• **EXERCISE OBJECTIVE**: Rewrite every line of the data below, substituting "taxon name" for "scientific name" wherever it appears and leaving everything else unchanged. Omit the pictures from your answer.

[BEGIN RECORD LIST]

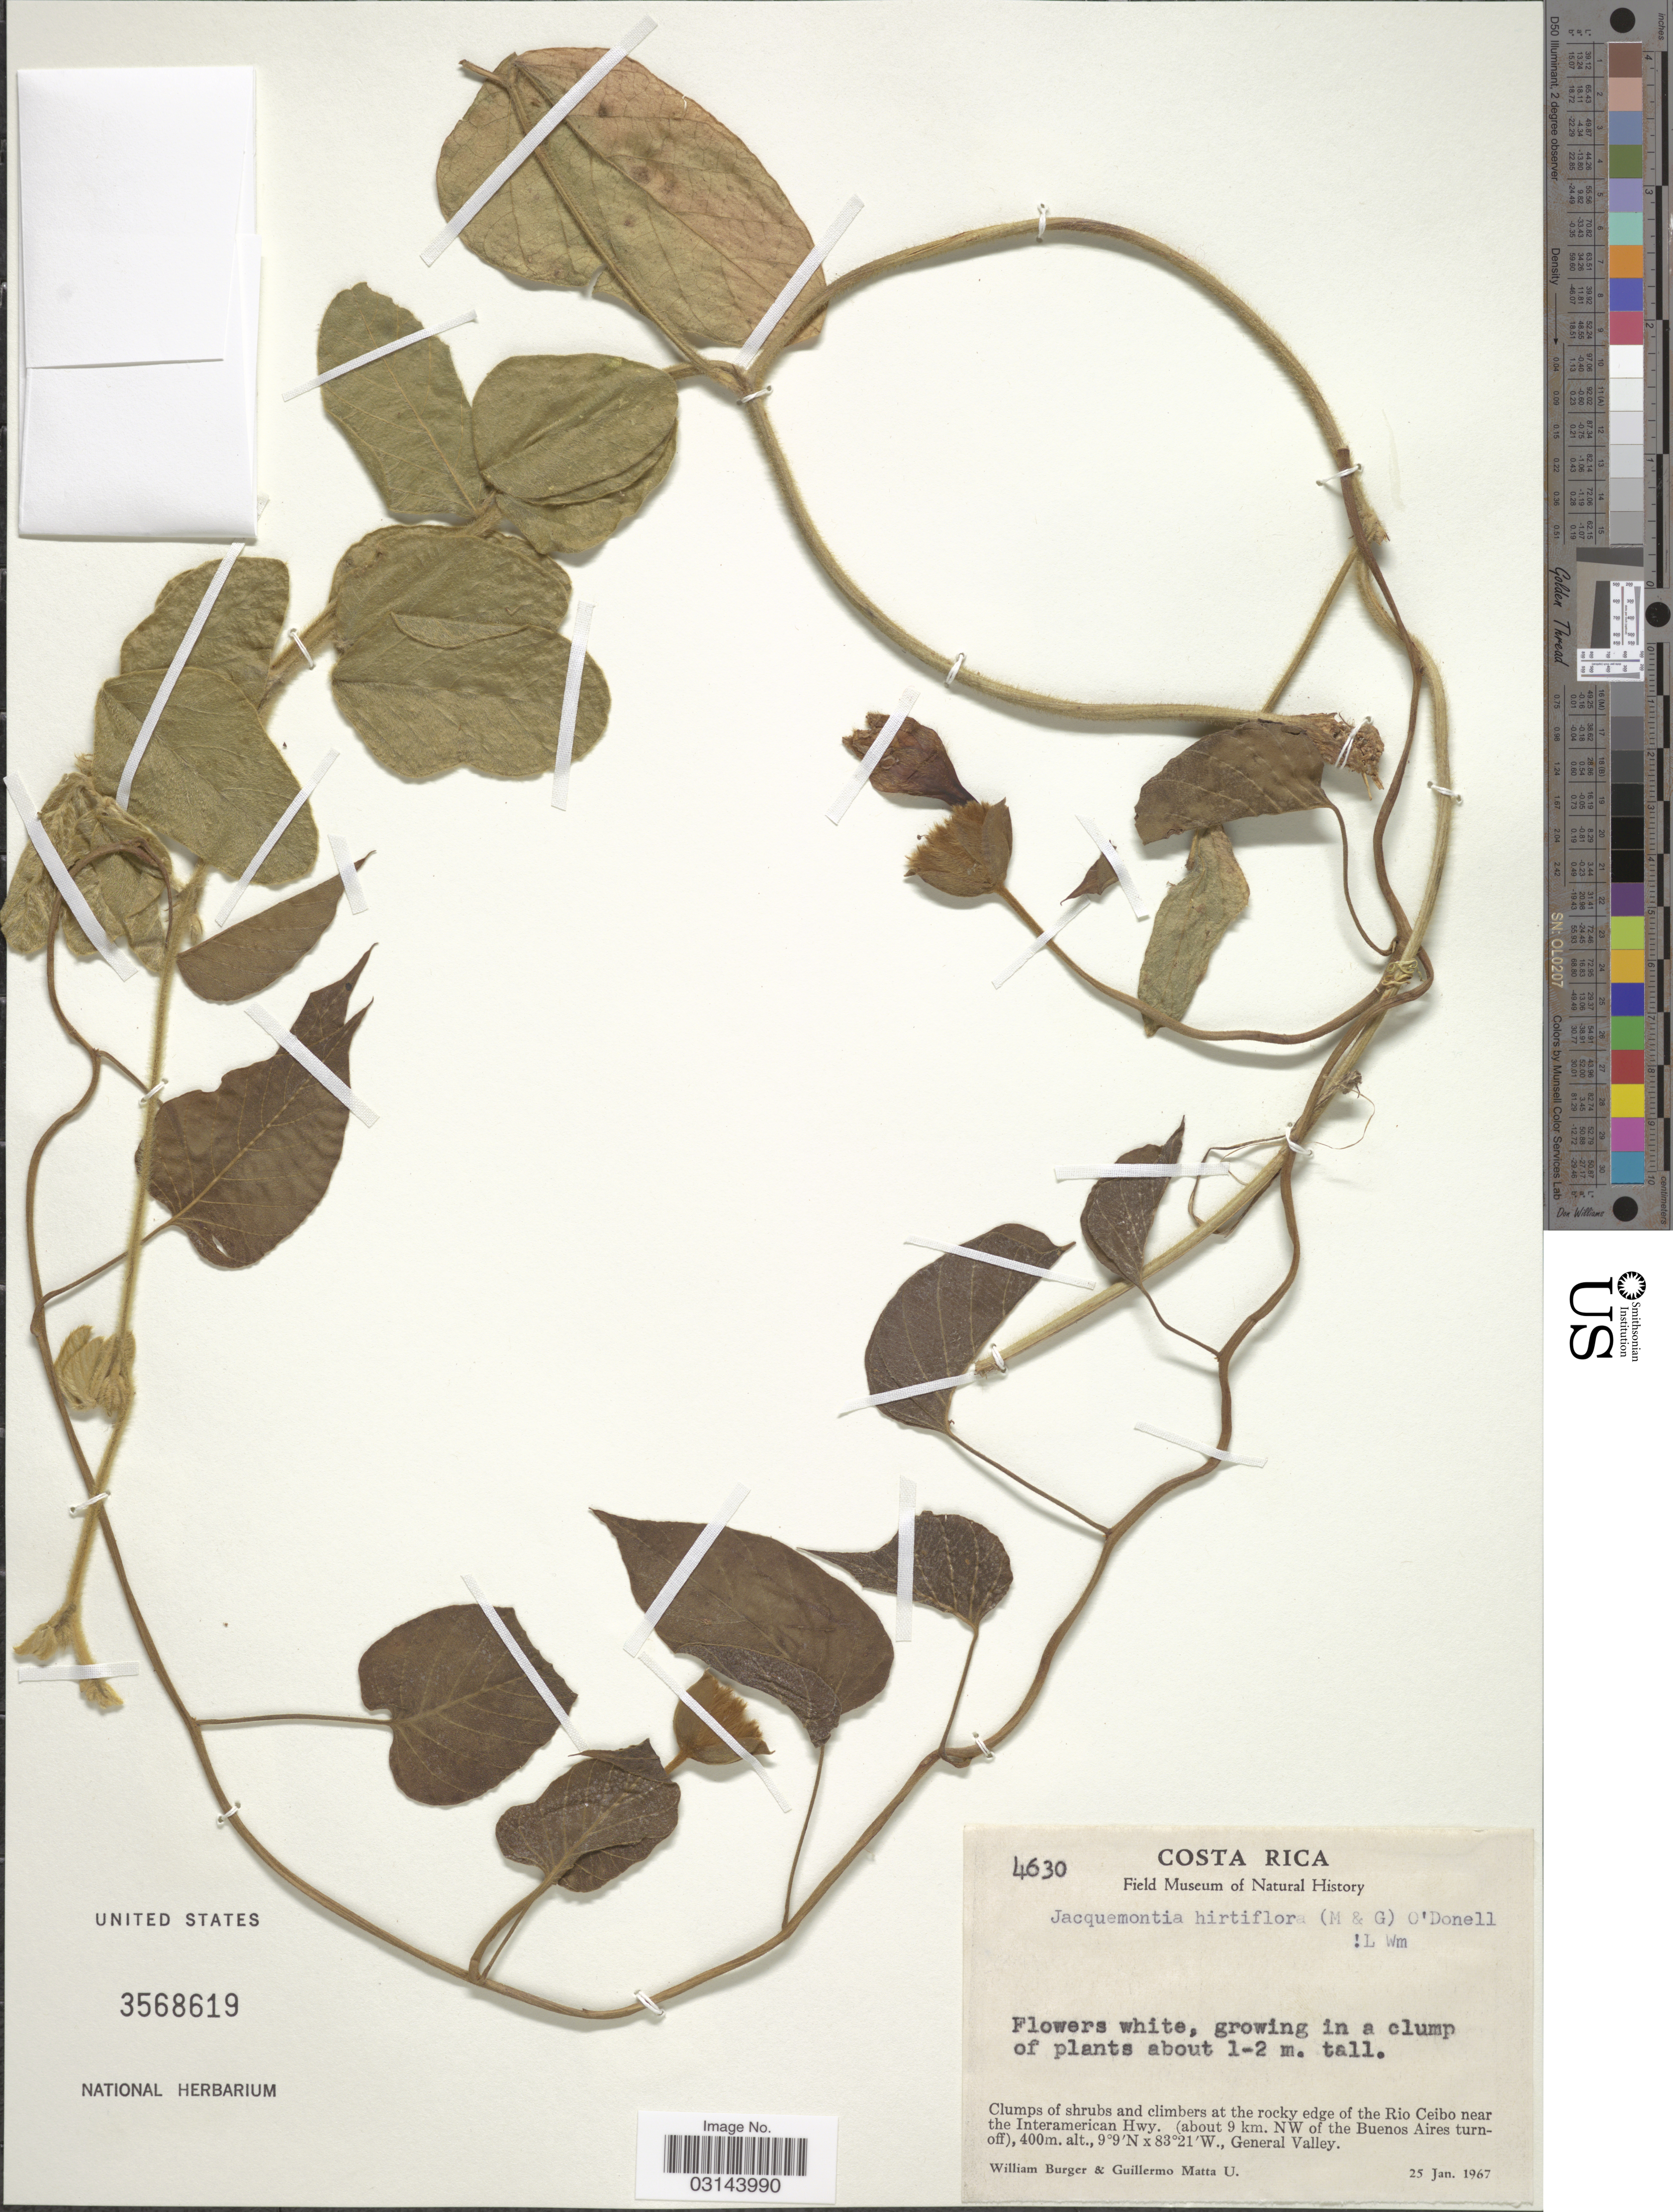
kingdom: Plantae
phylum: Tracheophyta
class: Magnoliopsida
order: Solanales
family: Convolvulaceae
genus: Jacquemontia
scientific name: Jacquemontia hirtiflora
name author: (M. Martens & Galeotti) O'Donell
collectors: W. Burger & G. Matta U.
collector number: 4630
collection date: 1967-01-25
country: Costa Rica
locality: Clumps of shrubs and climbers at the rocky edge of the Rio Ceibo near the Interamerican Hwy. (about 9 km. NW of the Buenos Aires turnoff), General Valley.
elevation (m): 400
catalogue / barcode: US 3568619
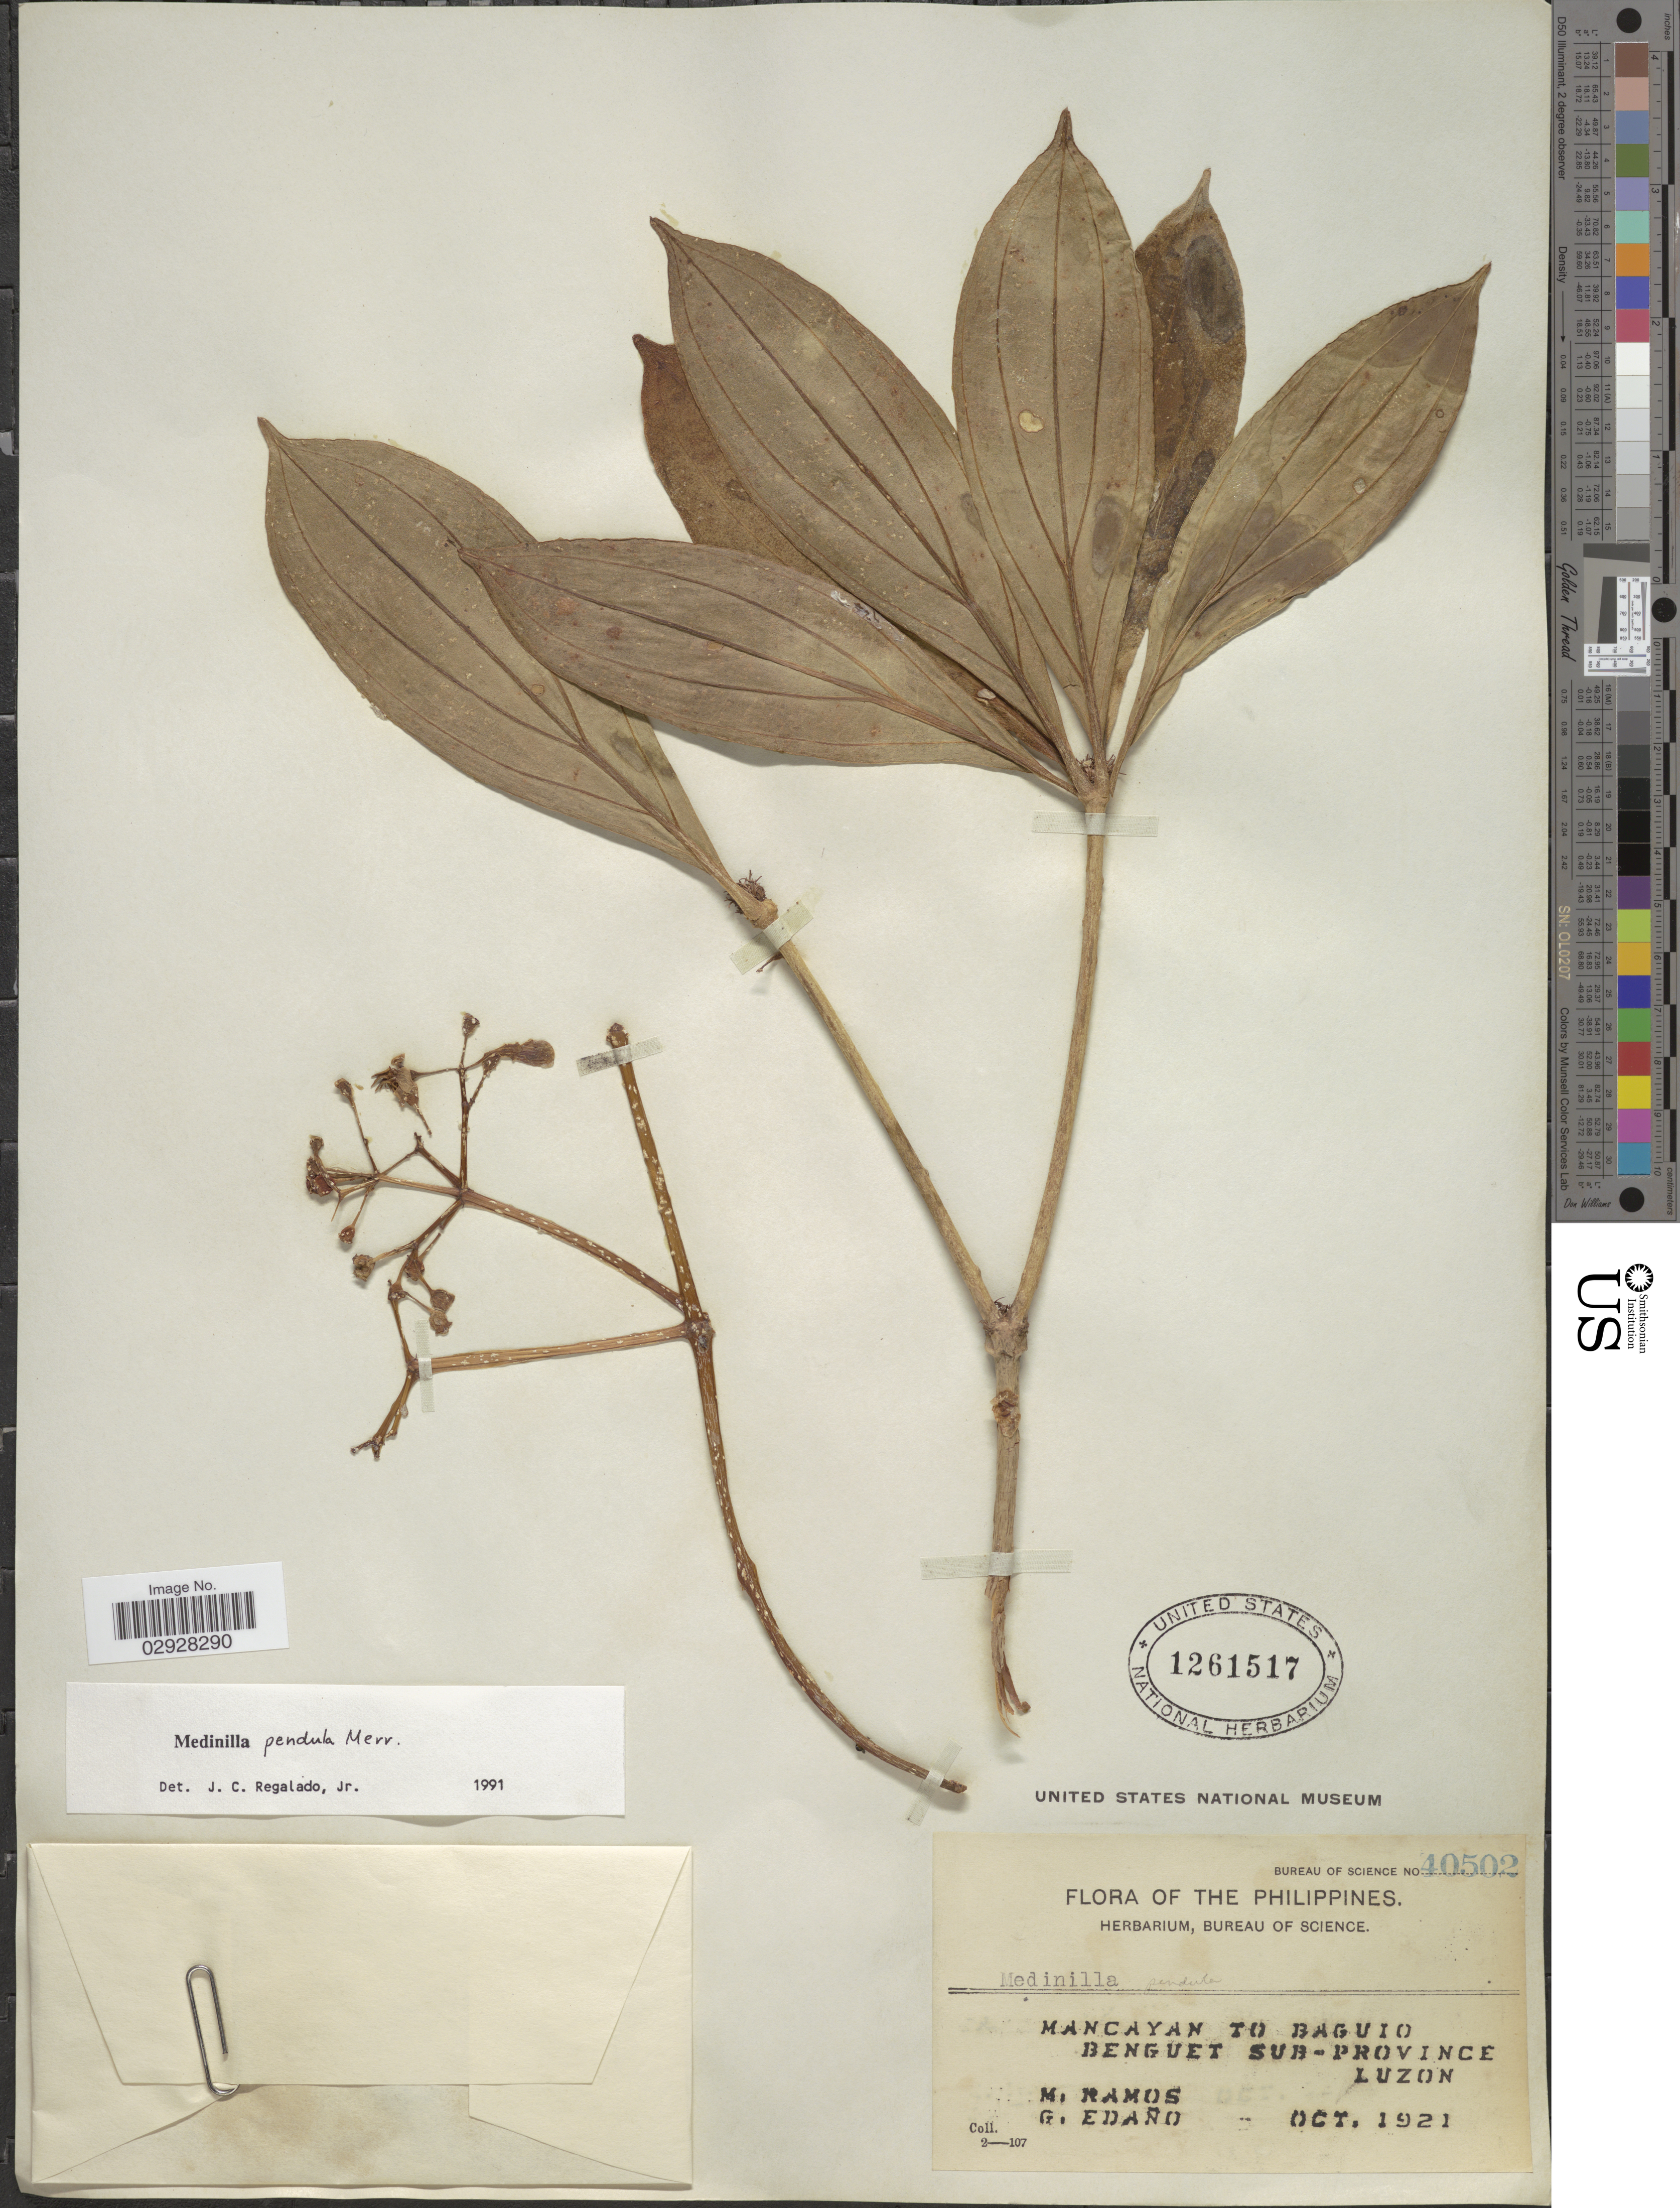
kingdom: Plantae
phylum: Tracheophyta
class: Magnoliopsida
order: Myrtales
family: Melastomataceae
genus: Medinilla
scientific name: Medinilla pendula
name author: Merr.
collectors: M. Ramos & G. Edaño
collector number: Bureau of Science 40502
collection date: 1921-10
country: Philippines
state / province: Cordillera (Administrative Region)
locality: Mancayan to Baguio. Benguet Sub-province Luzon.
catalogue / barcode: US 1261517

[END RECORD LIST]

• **CORRECT ANSWER**:
kingdom: Plantae
phylum: Tracheophyta
class: Magnoliopsida
order: Solanales
family: Convolvulaceae
genus: Jacquemontia
taxon name: Jacquemontia hirtiflora
name author: (M. Martens & Galeotti) O'Donell
collectors: W. Burger & G. Matta U.
collector number: 4630
collection date: 1967-01-25
country: Costa Rica
locality: Clumps of shrubs and climbers at the rocky edge of the Rio Ceibo near the Interamerican Hwy. (about 9 km. NW of the Buenos Aires turnoff), General Valley.
elevation (m): 400
catalogue / barcode: US 3568619
kingdom: Plantae
phylum: Tracheophyta
class: Magnoliopsida
order: Myrtales
family: Melastomataceae
genus: Medinilla
taxon name: Medinilla pendula
name author: Merr.
collectors: M. Ramos & G. Edaño
collector number: Bureau of Science 40502
collection date: 1921-10
country: Philippines
state / province: Cordillera (Administrative Region)
locality: Mancayan to Baguio. Benguet Sub-province Luzon.
catalogue / barcode: US 1261517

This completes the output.